Des excuses de la part de la créatrice
La maison Isabel Marant a présenté ses excuses dans une lettre, datée du 6 novembre, à la ministre – lettre que cette dernière a ensuite publiée sur son compte Twitter : “Si la maison Isabel Marant et avec elle la créatrice, ont manqué de respect à la communauté Purépecha et au Mexique […] elles vous implorent, Madame la ministre, et le pays que vous représentez, d’accepter leurs plus sincères excuses.”
Isabel Marant lors de son défilé automne-hiver 2020-2021 à la fashion week de Paris, le 27 février 2020. (© Thomas Samson/AFP)
La maison Marant affirme que sa marque est “fermement” orientée vers les cultures et traditions étrangères et qu’elle réinterprète ces codes vestimentaires afin de “valoriser et mettre en valeur” le mélange culturel. Elle ajoute que le Mexique est un pays que la créatrice aime et connaît bien et c’est pourquoi les images des textiles Purépecha ont fait partie de l’inspiration de sa collection Étoile automne-hiver 2020-2021.

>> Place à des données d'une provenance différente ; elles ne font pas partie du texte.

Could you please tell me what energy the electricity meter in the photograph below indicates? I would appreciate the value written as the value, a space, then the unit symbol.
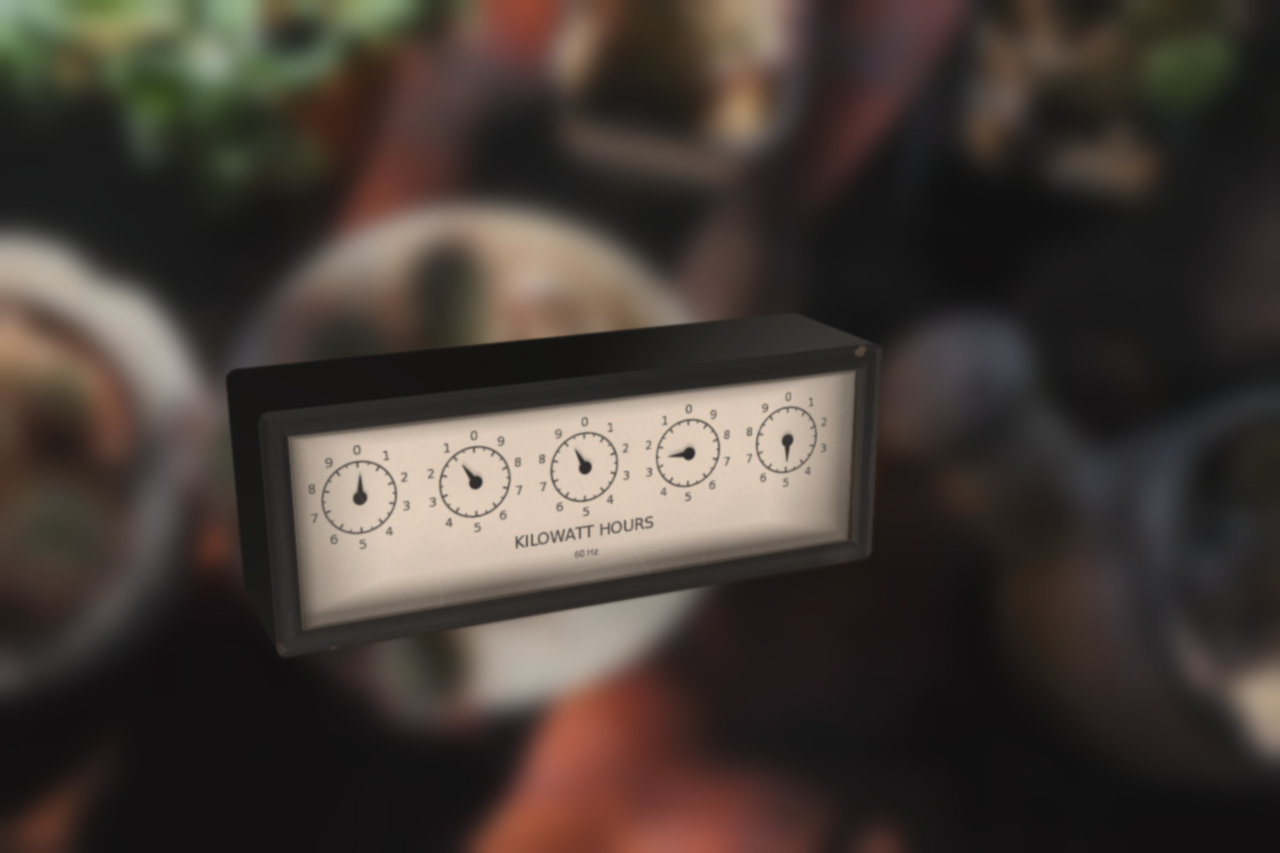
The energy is 925 kWh
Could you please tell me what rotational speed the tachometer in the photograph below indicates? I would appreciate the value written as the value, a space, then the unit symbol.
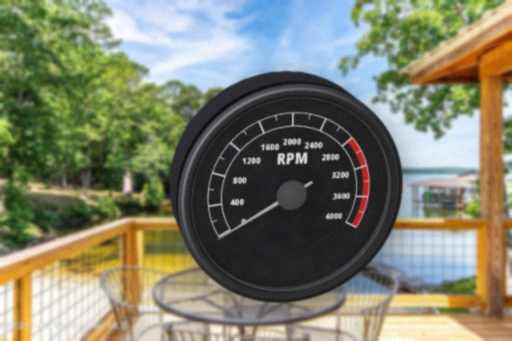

“À l’avenir, nous veillerons à ce que nos intérêts coexistent et rendrons expressément hommage à nos sources d’inspiration, exprimant notre gratitude aux propriétaires d’expressions culturelles traditionnelles”, promet la maison de couture. La collection étant déjà sortie, Alejandra Frausto n’a pu qu’“appréci[er] la réponse d’Isabel Marant” : “Nous invitons les designers internationaux à être des alliés dans la défense du patrimoine culturel des peuples autochtones et à reconnaître leur valeur et leur diversité”, a-t-elle conclu.